3. In ensuring ethical and social responsibilities in business, what are some challenges
in operations that a company may face?
Ethical difficulties in the workplace can be an unexpected and challenging issue
for any management. Workplace harassment and accounting concerns are two
examples of current ethical problems. Harassment is an ethical issue involving the
social and personal conduct of employees in the workplace. It involves teasing, sexually
inappropriate behavior, and even verbal or physical assault by a coworker or a non-
employee that produces a hostile work environment. Bullying an employee with a
serious disability is also considered workplace harassment. These could have
disastrous financial and reputational consequences. Falsifying financial papers
jeopardizes a company's reputation. By both ethical and judicial norms, fooling investors
and those with a stake in a company's finances is a significant felony. Penalties might
include fines, imprisonment, and the shutdown of a business. Knowing how to recognize
and prevent these issues from becoming a crisis helps to focus on business growth
rather than remediation.

4. Discuss the advantages and disadvantages of the different operations strategies.


A business organization's strategy is primarily about how the organization
attempts to survive and thrive in its environment through time. Corporate level strategy,
business-level strategies, and functional strategies are the three levels of strategy in an
organization. Corporate level strategy is the top level of strategy. It establishes the
organization's long-term direction and scope. One negative is that a corporation will
have to spend money to obtain multiple pieces of information, which might transform a
profitable investment project into a resource drain with no return. Business-level
strategy is largely concerned with how a certain business entity should compete within
its sector, as well as its strategic goals and objectives. When deciding on a business-
level strategy, a company must carefully monitor its operations and avoid complacency.

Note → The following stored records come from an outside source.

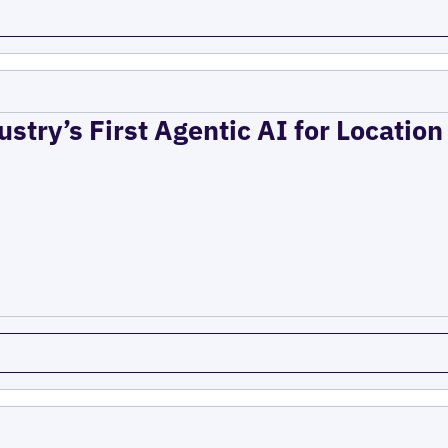
ustry’s First Agentic AI for Locatio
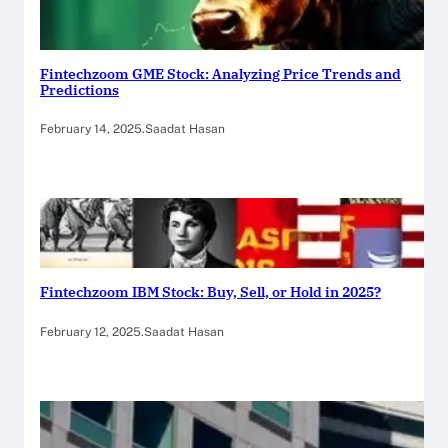
Fintechzoom GME Stock: Analyzing Price Trends and
Predictions
February 14, 2025
.
Saadat Hasan
Fintechzoom IBM Stock: Buy, Sell, or Hold in 2025?
February 12, 2025
.
Saadat Hasan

Individual function strategies are focused on how each function contributes to the
corporate strategy, what their strategic goals should be, and how they should use their
assets in pursuit of those objectives. Although a functional-level strategy can provide
department heads some autonomy, issues arise when each department head places
too much focus on executing their departmental functional goals; the overall outcome
can be a loss of productivity across the organization.